The NETT was the first multi-center trial to study whether lung volume reduction surgery (LVRS) was a safe and effective treatment for patients with chronic obstructive pulmonary disease (COPD) of the mainly emphysema type. A secondary objective of NETT was to identify criteria to select patients who would benefit the most from LVRS.
LVRS was first used to treat emphysema in the 1950s. In LVRS, 20 percent to 35 percent of the most damaged regions of each lung is removed on the theory that reducing lung size would pull open the airways and allow the breathing muscles to return to a more normal and comfortable position, making breathing easier and easing symptoms. Although some patients seemed to improve following the surgery, a high risk of death or complications associated with LVRS prevented its widespread use. In the early 1990s, some physicians began using LVRS again.

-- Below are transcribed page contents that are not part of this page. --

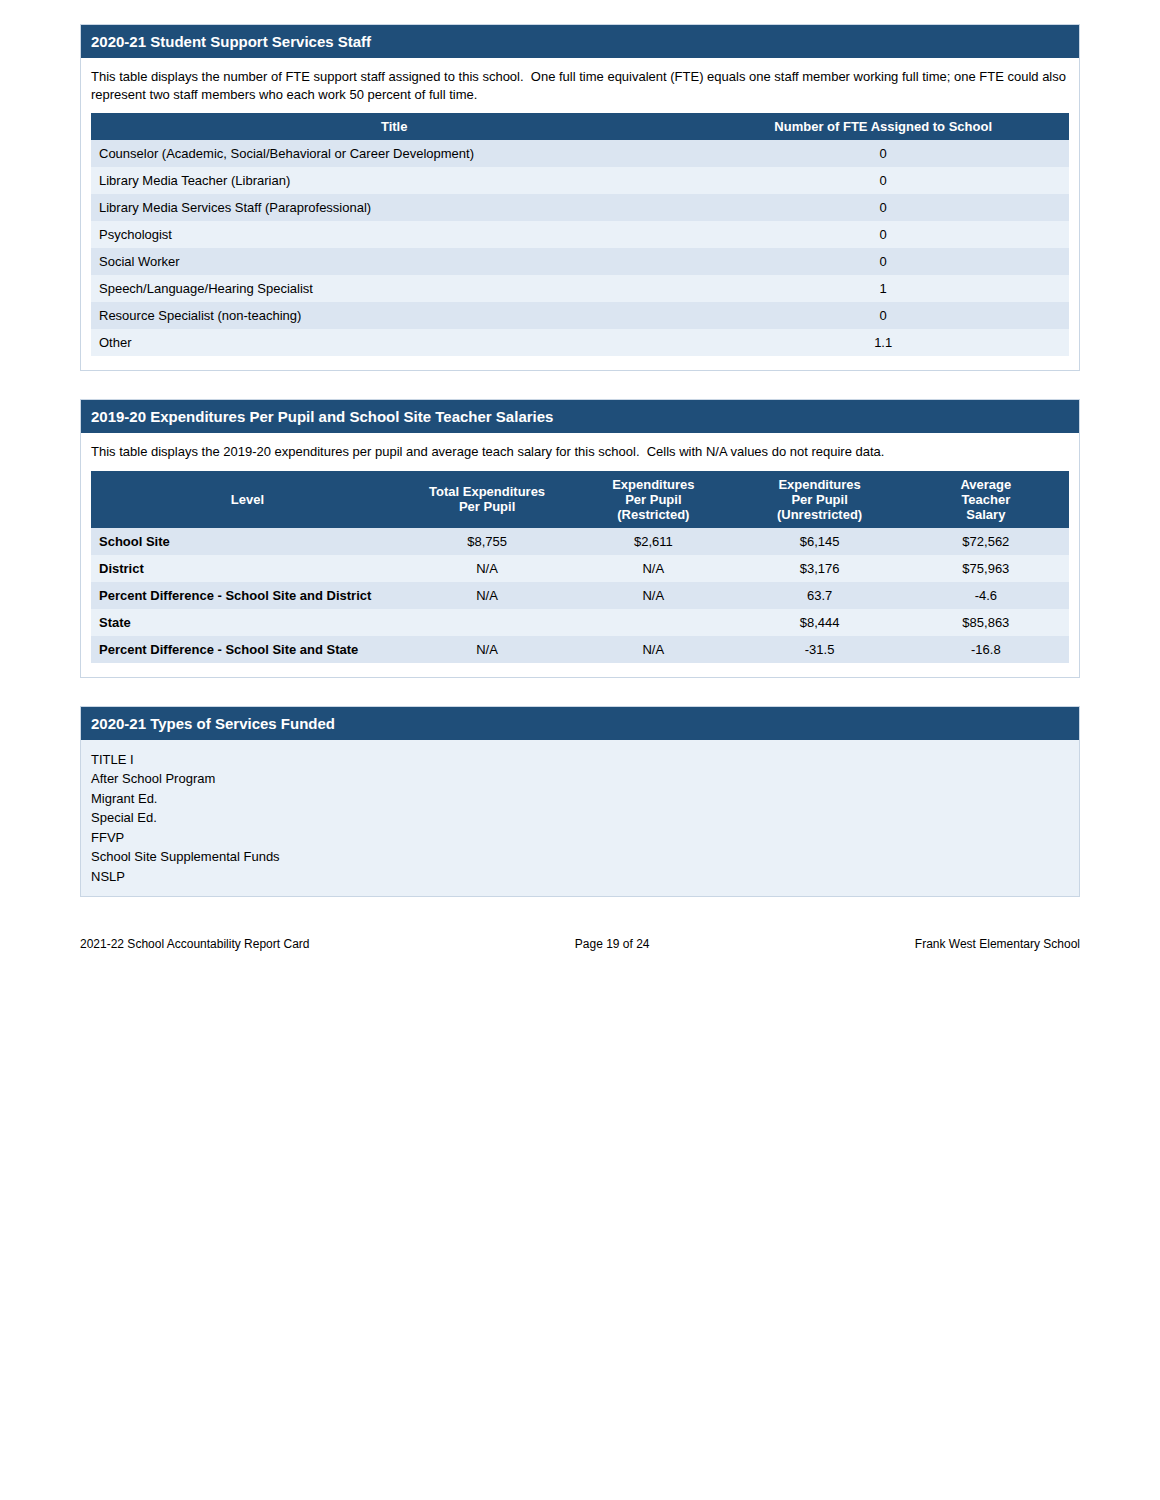2020-21 Student Support Services Staff
This table displays the number of FTE support staff assigned to this school. One full time equivalent (FTE) equals one staff member working full time; one FTE could also represent two staff members who each work 50 percent of full time.
| Title | Number of FTE Assigned to School |
| --- | --- |
| Counselor (Academic, Social/Behavioral or Career Development) | 0 |
| Library Media Teacher (Librarian) | 0 |
| Library Media Services Staff (Paraprofessional) | 0 |
| Psychologist | 0 |
| Social Worker | 0 |
| Speech/Language/Hearing Specialist | 1 |
| Resource Specialist (non-teaching) | 0 |
| Other | 1.1 |
2019-20 Expenditures Per Pupil and School Site Teacher Salaries
This table displays the 2019-20 expenditures per pupil and average teach salary for this school. Cells with N/A values do not require data.
| Level | Total Expenditures Per Pupil | Expenditures Per Pupil (Restricted) | Expenditures Per Pupil (Unrestricted) | Average Teacher Salary |
| --- | --- | --- | --- | --- |
| School Site | $8,755 | $2,611 | $6,145 | $72,562 |
| District | N/A | N/A | $3,176 | $75,963 |
| Percent Difference - School Site and District | N/A | N/A | 63.7 | -4.6 |
| State | | | $8,444 | $85,863 |
| Percent Difference - School Site and State | N/A | N/A | -31.5 | -16.8 |
2020-21 Types of Services Funded
TITLE I
After School Program
Migrant Ed.
Special Ed.
FFVP
School Site Supplemental Funds
NSLP
2021-22 School Accountability Report Card
Page 19 of 24
Frank West Elementary School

In response to the community’s concerns about the safety and effectiveness of LVRS, the NHLBI in 1995 convened a workshop of experts in the treatment of emphysema. The experts proposed a systematic scientific study of LVRS. At the same time, an independent study requested and funded by the Health Care Financing Administration, now known as the Centers for Medicare and Medicaid Services (CMS), found that there were not enough data on the risks and benefits of LVRS to justify unrestricted Medicare reimbursement. The CMS also recommended a scientific study of LVRS.
The NETT determined the benefits risks, and cost effectiveness of LVRS treatment of COPD with emphysema. The results of the NETT reported in 2003 led to Medicare coverage of LVRS for patients meeting certain criteria, based on the study results.
Results of the NETT showed that, on average, patients who received LVRS with medical therapy were more likely to function better after two years and did not face an increased risk of death, compared with patients who received medical therapy alone. The effects of LVRS varied widely among patients, however.
Researchers identified two characteristics—emphysema mostly in the upper lobes of the lungs and low exercise capacity—that helped predict which patients would benefit from surgery. Patients with both characteristics were more likely to survive longer and function better after LVRS. Patients with only one of these characteristics received some benefit from the surgery, although surgery did not increase survival for these patients.
For patients whose emphysema was not in the upper lobes and who had greater exercise capacity, LVRS decreased survival and failed to improve functional levels. Early in the study, researchers stopped enrolling patients with severe airflow obstruction and either limited ability to exchange oxygen when breathing or widespread damage in the lungs. The researchers determined that these patients received little benefit from LVRS and were at high risk of death from the procedure.
For the LVRS group, average costs were very high in the first year following surgery. In the third year of follow-up, however, total medical care costs were equivalent in the LVRS and the medical therapy-only groups.
NETT investigators concluded that if the benefits from LVRS were maintained, the cost effectiveness for surgery added to medical therapy could ultimately approach levels consistent with other treatments that are considered of good value. This outcome would be especially likely for patients found to gain the most from LVRS—those with upper-lobe emphysema and low exercise capacity.
The NETT began in 1996 as a cooperative effort between the NHLBI and CMS to study the risks and benefits of LVRS. In addition, the Agency for Healthcare Research and Quality (AHRQ) contributed support for an analysis of the cost effectiveness of LVRS based on NETT data.
At the start of the study, participants completed a six- to 10-week pulmonary rehabilitation program, which included education, counselling, exercise training, and other techniques to help them understand and manage their condition. Patients also received medicines and oxygen as needed. Participants were then randomly assigned either to continue this treatment or to have LVRS in addition to continued medical treatment.
While participants remained under the care of their own physicians, the NETT evaluated participants at 6 months, 1 year, and every year thereafter until the NETT ended. NETT researchers measured lung function, quality of life scores, shortness of breath, and exercise capacity, in addition to survival, illness, and hospitalization rates.
NETT investigators monitored participants for an average of 29 months before reporting their findings in 2003. Investigators followed up with participants for two additional years and found that, for patients who benefited from LVRS, the benefits continued during that time. The NETT ended in 2005. NETT investigators also conducted a prospective cost-effectiveness analysis over three years of follow-up as part of the trial.